On Sun, Jun 06, 2004 at 11:29:42AM +1000, Andrew Bennetts wrote:
> On Sun, Jun 06, 2004 at 11:08:17AM +1000, Matthew Palmer wrote:
> > 
> > From my understanding, there can only be one copyright holder over a
> > specific creative work.  When two or more entities both claim copyright
> > over a work, they're actually claiming rights over different parts of the
> > work.  Identifying whose parts are whose isn't always possible, but that's
> > not an issue in the case under discussion.
> 
> This isn't true -- copyright law allows for joint ownership of copyright for
> a work, i.e. both owners have full rights to copy the work under any licence
> conditions they wish, independently of each other.

Who has standing in the event of infringement?  See my other recent missive
on the topic for more details of the issues involved.
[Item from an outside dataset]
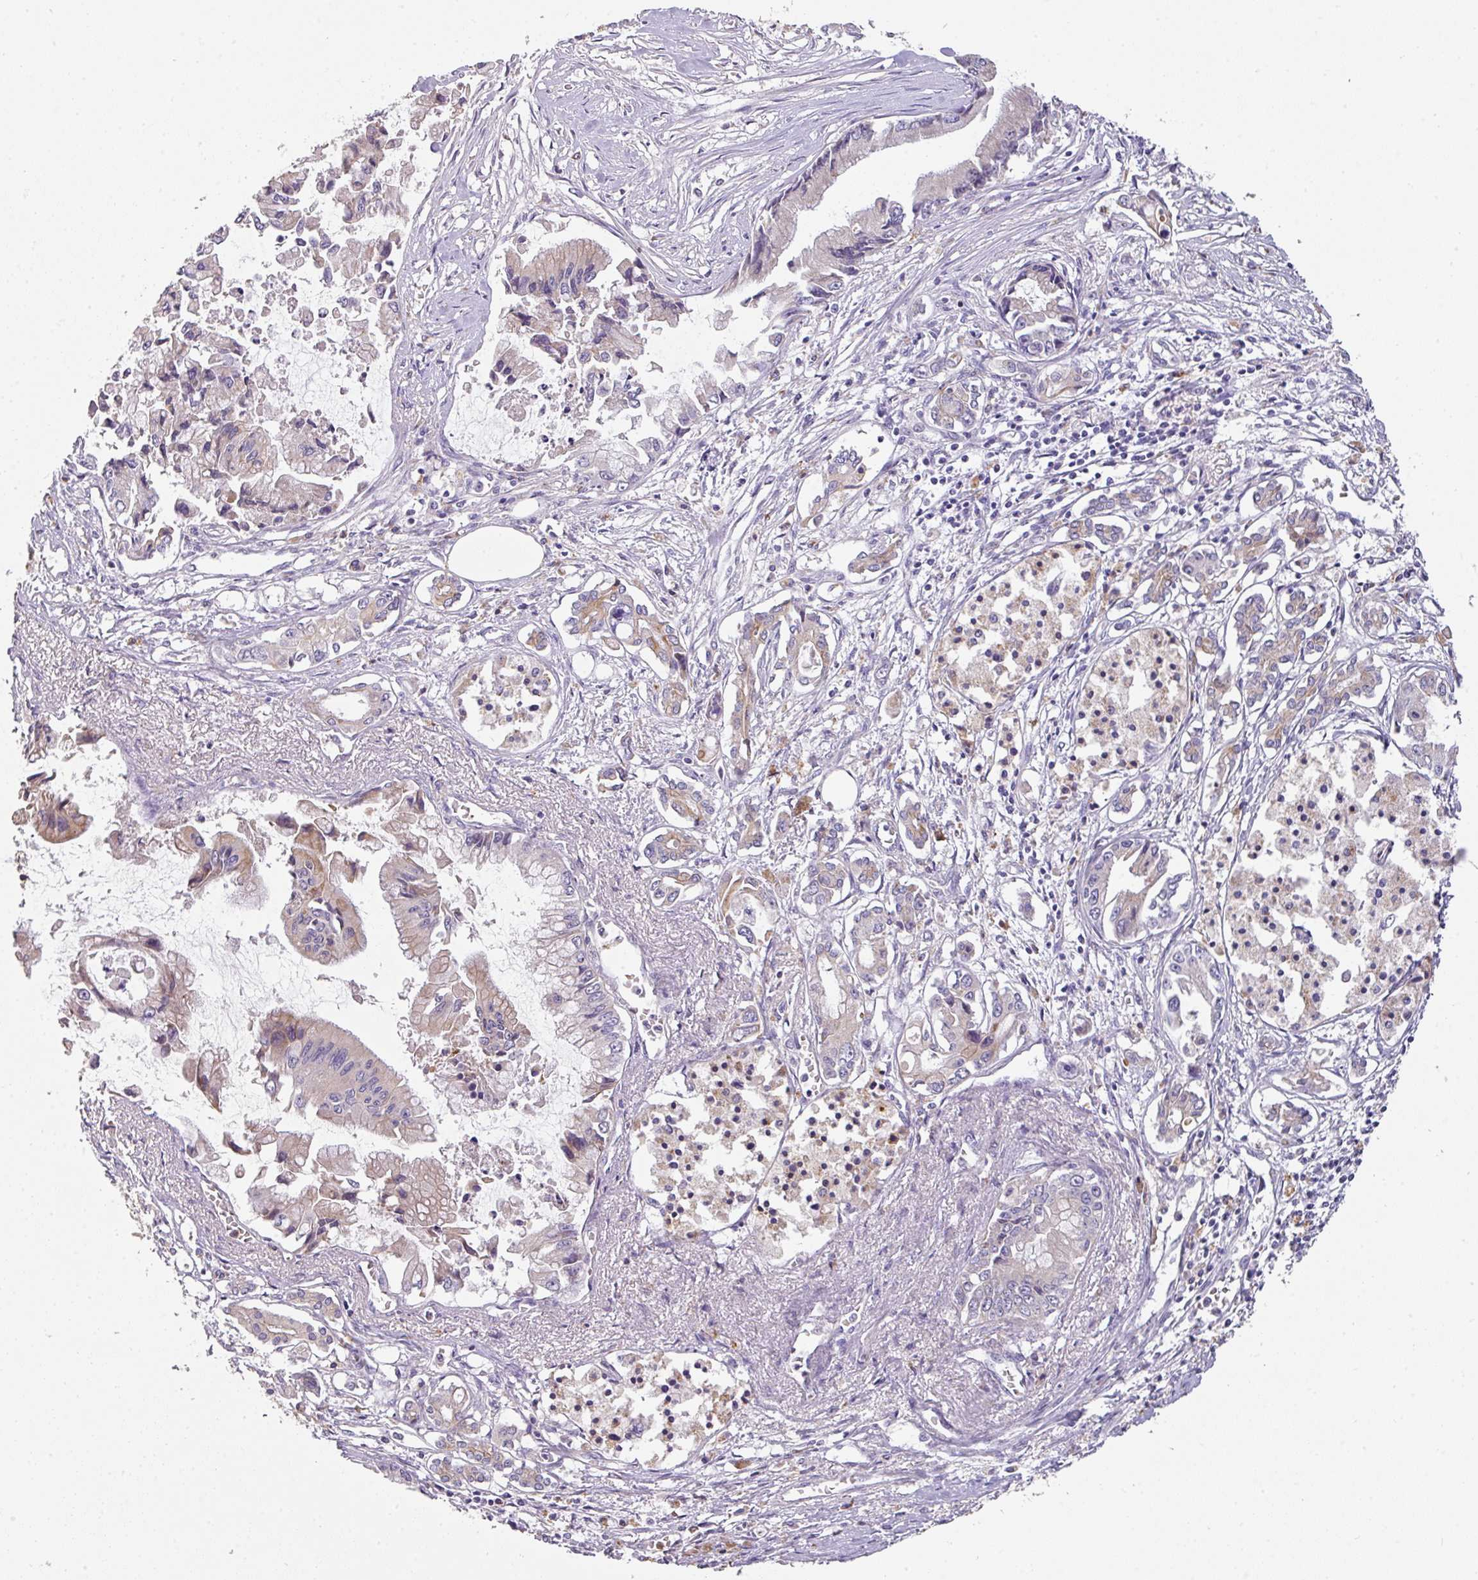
{"staining": {"intensity": "weak", "quantity": "<25%", "location": "cytoplasmic/membranous"}, "tissue": "pancreatic cancer", "cell_type": "Tumor cells", "image_type": "cancer", "snomed": [{"axis": "morphology", "description": "Adenocarcinoma, NOS"}, {"axis": "topography", "description": "Pancreas"}], "caption": "This image is of pancreatic cancer (adenocarcinoma) stained with IHC to label a protein in brown with the nuclei are counter-stained blue. There is no staining in tumor cells.", "gene": "ZNF266", "patient": {"sex": "male", "age": 84}}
> OpenOffice.org appears to exactly this arrangement for its contributions:
> see the FAQ entries about their Joint Copyright Assignment at
> http://www.openoffice.org/FAQs/faq-licensing.html#jca1

Looks like the NetBeans FAQ, with more meat.  In particular, I'd like to
know their basis for it not being "legally necessary" to show copyright
interest in a work.

While it's true that all creative works automatically have copyright held by
the author upon creation, this is a different issue.  If I rip off something
that has "(C) Sun Microsystems" on it, and get a letter from J. Random
Hacker's landshark requesting cease and desist, I'm going to laugh at it
(or, possibly, get my landshark to write a laughing letter back), unless
there is a lot more evidence to it than that.  Good revision control log
messages will help there, but I wouldn't want to rely on that if I was
trying to sue someone for wilful infringement.